Questo doveva essere il debutto italiano del direttore inglese se non ci fosse stata nel frattempo la sostituzione di Christian Thielemann per il Ring alla Scala, affidata all’ultimo momento a Soddy in alternanza con Simone Young. Soddy, che potrebbe essere il nuovo direttore principale dell’Orchestra del Maggio dopo Daniele Gatti, rivela anche qui la sua maestria nel gestire un’orchestra poderosa ma dal suono lucido, lussureggiante, ma implacabilmente aggressivo, quasi tellurico, nei momenti chiave. Grande è la tensione drammatica, precisi i cambi di atmosfera e grande attenzione è data alle peculiari sonorità timbriche di una musica che aveva sconvolto il pubblico del 16 maggio 1906 allo Stadt-Theater di Graz quando, cinque mesi dopo la prima di Dresda, a sentire Strauss dirigere il suo lavoro arrivarono, tra i tanti, Giacomo Puccini, Gustav Mahler, Arnold Schönberg, Alexander von Zemlinsky, Alban Berg e forse anche un giovane Adolf Hitler. Di certo Adrian Leverkühn, il personaggio del Doktor Faust di Thomas Mann… Tanta era l’attesa per quella degenerata opera bandita dai censori del Hofoperntheater di Vienna. Oggi neanche riusciamo a immaginare l’impatto scandaloso di questa “dissonante”, “cacofonica” creazione, ma Soddy riesce a sconvolgerci mettendo in luce le malsane e incandescenti pagine di questo capolavoro unico nel suo genere. Dimostrando in tal modo di essere tra i migliori interpreti del repertorio wagneriano e post-wagneriano.
Mirabile è anche l’equilibrio della buca orchestrale con le voci: nell’intervista pubblicata sul programma di sala, Soddy sottolinea la grande sfida della Salome agli interpreti, con un’orchestra che deve suonare sempre forte, per cui è importante cogliere le tante opportunità offerte dalla partitura per far emergere le voci.
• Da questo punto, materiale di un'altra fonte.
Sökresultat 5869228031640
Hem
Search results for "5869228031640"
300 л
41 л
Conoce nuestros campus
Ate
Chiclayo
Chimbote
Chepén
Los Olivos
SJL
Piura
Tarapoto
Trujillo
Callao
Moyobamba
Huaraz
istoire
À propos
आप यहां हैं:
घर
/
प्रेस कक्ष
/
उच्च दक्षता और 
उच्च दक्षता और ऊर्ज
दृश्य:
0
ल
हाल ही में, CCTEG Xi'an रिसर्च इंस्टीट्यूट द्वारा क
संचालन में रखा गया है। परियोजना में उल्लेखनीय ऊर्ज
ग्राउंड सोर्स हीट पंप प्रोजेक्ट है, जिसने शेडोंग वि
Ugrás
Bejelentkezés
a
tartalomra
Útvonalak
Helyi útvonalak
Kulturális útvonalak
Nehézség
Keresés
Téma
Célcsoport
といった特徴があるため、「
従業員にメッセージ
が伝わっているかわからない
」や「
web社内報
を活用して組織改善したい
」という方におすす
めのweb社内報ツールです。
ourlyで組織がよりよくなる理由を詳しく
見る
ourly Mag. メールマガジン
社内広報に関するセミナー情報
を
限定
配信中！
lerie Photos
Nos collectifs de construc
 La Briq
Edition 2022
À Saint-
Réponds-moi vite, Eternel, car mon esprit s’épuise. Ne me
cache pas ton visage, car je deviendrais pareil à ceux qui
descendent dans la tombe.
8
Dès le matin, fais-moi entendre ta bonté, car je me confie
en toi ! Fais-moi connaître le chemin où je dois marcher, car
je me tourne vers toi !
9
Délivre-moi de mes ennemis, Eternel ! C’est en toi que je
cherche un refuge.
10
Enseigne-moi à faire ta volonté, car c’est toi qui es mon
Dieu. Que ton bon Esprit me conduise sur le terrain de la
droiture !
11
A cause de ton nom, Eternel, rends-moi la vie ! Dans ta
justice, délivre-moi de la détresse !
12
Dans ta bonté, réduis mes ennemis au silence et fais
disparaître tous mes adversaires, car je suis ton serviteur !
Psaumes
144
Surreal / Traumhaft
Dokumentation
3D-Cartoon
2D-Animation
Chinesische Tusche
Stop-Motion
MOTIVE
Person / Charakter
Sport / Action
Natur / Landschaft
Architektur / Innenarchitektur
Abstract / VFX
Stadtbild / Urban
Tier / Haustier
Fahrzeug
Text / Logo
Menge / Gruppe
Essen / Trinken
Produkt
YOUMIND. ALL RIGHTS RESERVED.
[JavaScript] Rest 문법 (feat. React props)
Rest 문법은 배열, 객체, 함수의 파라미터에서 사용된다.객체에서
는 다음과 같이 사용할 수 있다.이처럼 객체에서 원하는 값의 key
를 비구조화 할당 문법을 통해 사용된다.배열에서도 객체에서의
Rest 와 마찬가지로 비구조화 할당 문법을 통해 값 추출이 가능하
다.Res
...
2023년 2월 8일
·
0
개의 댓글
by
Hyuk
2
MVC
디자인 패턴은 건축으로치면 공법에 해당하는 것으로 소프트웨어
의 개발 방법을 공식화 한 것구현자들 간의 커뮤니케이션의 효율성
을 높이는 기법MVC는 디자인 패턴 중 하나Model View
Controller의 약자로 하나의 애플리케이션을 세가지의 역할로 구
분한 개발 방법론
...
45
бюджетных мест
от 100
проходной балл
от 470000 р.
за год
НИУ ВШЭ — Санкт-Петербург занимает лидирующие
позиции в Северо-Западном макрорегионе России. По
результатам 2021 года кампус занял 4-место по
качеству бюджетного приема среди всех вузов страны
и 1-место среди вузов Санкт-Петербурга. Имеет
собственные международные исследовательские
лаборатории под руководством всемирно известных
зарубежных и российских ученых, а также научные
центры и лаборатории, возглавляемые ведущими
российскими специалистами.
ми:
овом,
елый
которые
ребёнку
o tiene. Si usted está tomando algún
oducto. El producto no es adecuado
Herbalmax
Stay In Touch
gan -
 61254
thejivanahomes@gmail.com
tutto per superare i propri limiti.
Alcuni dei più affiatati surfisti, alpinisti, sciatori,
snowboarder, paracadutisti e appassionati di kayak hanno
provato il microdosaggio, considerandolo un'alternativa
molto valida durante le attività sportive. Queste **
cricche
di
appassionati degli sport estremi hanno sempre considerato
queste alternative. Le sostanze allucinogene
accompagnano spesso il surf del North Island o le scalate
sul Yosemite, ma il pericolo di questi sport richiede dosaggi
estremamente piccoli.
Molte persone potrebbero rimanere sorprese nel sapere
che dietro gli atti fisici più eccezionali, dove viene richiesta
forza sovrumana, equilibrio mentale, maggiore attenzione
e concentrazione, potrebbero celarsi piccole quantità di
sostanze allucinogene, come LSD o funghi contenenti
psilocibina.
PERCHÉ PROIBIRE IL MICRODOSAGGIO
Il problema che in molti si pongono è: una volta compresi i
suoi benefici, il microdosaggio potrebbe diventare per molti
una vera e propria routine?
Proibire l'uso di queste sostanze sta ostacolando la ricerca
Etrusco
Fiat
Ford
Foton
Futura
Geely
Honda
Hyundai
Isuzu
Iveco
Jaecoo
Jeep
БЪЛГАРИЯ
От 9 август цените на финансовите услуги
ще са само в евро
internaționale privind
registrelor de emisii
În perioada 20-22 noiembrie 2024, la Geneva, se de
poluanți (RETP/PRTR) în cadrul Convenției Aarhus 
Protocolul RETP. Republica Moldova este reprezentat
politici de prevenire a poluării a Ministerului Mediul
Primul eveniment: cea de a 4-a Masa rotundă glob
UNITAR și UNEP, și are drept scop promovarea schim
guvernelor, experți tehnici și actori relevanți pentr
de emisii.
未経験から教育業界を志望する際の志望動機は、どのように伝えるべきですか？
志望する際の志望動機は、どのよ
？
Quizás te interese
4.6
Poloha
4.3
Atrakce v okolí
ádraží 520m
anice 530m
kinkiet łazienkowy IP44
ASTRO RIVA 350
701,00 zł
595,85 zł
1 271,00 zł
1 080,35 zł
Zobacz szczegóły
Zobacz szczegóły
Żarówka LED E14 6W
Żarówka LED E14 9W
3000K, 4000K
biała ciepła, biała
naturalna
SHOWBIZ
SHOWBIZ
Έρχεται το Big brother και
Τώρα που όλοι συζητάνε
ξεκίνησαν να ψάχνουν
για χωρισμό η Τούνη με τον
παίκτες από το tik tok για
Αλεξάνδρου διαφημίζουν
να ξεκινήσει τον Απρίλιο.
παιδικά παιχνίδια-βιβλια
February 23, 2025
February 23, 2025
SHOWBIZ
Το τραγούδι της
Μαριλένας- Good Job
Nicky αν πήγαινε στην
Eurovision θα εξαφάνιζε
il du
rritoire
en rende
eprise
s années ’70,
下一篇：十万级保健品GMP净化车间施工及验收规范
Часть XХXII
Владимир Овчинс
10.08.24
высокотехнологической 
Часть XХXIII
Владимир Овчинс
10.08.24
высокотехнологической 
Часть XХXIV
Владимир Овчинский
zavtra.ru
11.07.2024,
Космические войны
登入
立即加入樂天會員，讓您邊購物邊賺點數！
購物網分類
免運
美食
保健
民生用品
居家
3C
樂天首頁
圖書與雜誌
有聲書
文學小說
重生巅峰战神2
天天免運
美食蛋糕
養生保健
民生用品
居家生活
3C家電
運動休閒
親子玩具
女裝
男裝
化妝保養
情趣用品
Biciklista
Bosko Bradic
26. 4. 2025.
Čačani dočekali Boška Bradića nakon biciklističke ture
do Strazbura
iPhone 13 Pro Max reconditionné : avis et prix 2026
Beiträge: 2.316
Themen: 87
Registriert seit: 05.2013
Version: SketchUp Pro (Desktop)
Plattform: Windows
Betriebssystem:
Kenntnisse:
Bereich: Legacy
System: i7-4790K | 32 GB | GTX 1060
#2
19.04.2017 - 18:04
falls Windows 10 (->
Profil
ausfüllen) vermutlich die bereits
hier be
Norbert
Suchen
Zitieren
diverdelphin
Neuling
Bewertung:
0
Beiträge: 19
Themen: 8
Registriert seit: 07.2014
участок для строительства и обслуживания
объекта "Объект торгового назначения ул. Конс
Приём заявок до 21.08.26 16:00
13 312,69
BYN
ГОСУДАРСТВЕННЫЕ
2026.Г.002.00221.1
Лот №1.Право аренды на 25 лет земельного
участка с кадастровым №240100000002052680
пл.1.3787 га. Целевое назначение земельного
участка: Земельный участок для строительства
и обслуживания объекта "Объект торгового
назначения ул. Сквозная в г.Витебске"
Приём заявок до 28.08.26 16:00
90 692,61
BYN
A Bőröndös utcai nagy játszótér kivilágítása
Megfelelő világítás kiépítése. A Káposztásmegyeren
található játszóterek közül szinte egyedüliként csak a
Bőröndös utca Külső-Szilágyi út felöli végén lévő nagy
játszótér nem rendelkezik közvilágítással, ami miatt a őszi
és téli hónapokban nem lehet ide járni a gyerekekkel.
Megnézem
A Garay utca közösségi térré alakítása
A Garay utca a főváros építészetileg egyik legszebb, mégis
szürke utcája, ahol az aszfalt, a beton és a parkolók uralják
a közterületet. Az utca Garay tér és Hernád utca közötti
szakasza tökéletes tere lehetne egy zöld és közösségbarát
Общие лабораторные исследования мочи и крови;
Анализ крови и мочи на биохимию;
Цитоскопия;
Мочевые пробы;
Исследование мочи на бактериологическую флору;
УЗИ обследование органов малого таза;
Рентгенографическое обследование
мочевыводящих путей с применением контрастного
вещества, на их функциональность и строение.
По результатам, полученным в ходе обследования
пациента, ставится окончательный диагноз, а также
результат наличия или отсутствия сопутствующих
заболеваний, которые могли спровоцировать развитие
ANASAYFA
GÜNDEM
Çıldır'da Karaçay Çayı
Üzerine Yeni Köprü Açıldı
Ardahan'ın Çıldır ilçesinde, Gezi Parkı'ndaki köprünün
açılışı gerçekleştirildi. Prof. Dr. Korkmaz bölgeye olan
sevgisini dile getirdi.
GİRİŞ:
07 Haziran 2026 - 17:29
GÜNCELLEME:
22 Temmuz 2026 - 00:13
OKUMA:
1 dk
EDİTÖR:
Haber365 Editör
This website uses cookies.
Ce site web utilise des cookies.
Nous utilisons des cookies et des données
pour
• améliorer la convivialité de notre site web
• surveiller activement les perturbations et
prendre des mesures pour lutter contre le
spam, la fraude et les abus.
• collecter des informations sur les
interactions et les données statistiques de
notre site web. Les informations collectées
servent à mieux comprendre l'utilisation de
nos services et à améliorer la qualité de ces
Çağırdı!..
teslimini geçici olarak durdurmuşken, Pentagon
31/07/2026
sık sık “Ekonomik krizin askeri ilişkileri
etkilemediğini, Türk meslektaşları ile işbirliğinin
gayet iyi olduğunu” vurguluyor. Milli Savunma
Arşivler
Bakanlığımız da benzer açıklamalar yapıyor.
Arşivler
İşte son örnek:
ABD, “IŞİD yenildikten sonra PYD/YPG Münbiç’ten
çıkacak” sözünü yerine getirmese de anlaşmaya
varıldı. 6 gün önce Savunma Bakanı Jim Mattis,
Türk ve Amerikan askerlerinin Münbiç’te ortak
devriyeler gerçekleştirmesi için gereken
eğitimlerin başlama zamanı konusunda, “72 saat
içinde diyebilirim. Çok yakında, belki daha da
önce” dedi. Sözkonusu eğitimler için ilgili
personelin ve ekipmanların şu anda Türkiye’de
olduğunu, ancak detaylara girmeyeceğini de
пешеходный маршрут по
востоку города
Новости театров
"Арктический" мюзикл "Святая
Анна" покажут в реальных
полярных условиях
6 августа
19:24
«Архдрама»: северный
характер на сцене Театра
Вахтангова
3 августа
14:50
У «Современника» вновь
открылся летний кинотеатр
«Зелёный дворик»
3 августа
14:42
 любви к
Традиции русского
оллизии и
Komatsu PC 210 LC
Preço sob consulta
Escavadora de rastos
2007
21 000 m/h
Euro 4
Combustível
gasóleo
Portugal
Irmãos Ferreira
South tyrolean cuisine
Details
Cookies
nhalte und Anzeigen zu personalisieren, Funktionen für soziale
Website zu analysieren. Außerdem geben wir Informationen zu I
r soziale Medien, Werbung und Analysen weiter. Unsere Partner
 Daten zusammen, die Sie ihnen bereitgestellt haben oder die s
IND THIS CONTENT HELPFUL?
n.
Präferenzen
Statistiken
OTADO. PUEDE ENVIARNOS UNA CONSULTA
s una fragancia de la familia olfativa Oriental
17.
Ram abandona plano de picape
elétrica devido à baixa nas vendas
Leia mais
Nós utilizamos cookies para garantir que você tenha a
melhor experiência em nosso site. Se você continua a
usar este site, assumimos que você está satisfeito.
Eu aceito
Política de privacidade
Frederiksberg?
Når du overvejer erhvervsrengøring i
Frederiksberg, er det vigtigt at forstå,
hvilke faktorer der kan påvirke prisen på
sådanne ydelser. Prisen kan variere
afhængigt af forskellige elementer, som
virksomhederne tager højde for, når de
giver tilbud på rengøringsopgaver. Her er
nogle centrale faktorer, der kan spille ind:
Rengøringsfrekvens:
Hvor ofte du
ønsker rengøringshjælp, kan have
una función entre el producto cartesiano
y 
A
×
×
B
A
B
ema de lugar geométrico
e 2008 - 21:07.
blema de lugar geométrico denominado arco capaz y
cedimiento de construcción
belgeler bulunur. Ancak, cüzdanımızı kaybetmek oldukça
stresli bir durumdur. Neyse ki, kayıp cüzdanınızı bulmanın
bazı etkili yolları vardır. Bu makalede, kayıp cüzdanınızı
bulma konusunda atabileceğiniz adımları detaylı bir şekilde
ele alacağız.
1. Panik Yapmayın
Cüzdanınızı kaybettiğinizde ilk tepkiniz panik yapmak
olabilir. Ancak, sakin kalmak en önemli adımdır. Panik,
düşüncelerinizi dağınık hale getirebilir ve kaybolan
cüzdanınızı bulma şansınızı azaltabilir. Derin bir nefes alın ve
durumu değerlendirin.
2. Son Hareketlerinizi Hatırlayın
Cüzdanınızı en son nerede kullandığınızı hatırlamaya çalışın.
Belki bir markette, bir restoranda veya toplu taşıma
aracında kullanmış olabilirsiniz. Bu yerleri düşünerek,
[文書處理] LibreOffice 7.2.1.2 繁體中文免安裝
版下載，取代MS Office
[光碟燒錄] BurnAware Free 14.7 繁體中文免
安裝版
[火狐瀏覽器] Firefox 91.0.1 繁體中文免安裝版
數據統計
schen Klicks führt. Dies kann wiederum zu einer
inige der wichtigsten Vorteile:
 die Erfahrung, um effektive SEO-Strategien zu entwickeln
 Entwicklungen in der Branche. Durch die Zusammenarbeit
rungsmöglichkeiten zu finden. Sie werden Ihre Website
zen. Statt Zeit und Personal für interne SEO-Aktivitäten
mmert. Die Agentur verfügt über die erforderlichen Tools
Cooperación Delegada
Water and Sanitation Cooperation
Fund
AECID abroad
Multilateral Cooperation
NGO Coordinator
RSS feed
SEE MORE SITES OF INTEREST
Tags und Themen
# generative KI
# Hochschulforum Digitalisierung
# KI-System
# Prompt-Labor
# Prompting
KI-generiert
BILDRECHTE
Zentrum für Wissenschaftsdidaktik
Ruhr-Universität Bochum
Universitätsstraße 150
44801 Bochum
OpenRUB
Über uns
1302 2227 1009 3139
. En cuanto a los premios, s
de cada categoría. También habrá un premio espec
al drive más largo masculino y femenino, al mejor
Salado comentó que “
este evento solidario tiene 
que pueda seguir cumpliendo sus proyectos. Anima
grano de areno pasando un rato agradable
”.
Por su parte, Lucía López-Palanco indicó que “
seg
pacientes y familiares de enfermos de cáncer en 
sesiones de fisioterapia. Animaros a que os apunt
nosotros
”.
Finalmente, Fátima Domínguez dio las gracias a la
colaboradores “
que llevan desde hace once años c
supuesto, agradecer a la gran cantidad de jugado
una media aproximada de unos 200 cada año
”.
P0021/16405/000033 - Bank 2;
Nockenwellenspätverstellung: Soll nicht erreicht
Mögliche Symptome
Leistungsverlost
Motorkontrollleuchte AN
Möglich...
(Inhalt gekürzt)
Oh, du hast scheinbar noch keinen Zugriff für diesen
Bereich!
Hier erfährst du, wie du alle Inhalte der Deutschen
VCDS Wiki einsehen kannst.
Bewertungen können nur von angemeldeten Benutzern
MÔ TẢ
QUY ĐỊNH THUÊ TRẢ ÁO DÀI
Voci che in questa produzione fiorentina si rivelano pienamente adatte al compito. Arrivata a sostituire un’interprete precedentemente prevista, dopo alcune prove belcantistiche, Lidia Fridman dimostra di saper tener testa alla impervia tessitura del ruolo titolare grazie a una notevole proiezione, al timbro tagliente e a un fraseggio espressivo. Il tutto abbinato alla sua magnetica presenza scenica. Il personaggio della nevrotica giovane perde gli elementi infantili per assumere quelli di una femmina predatrice in risposta alle malsane attenzioni del patrigno. Dopo alcune performance non del tutto convincenti della cantante russo-italiana, questa ha messo tutti d’accordo e le ovazioni finali nei suoi confronti lo stanno a dimostrare.
Era stato Jochanaan a Napoli il mese scorso e anche a Firenze Brian Mulligan conferma la buona impressione allora ricevuta. Qui poi la regia gli restituisce quell’autorevolezza scenica che al San Carlo era mancata. Molto ben definiti vocalmente e attorialmente sono lo Herodes di Nikolai Schukoff e la Herodias di Anna Maria Chiuri mentre un po’ deludente è risultato il Narraboth di Eric Fennell. Marvi Monreal come Paggio, Arnold Bezuyen, Mathias Frey, Patrick Vogel, Martin Piskorski e Karl Huml (i Cinque Ebrei), William Hernandez, Yaozhou Hou, Frederic Jost, Karl Huml e Davide Sodini completano il bel cast.
Esito felicissimo per tutti gli artefici dello spettacolo con ovazioni per la protagonista e il direttore.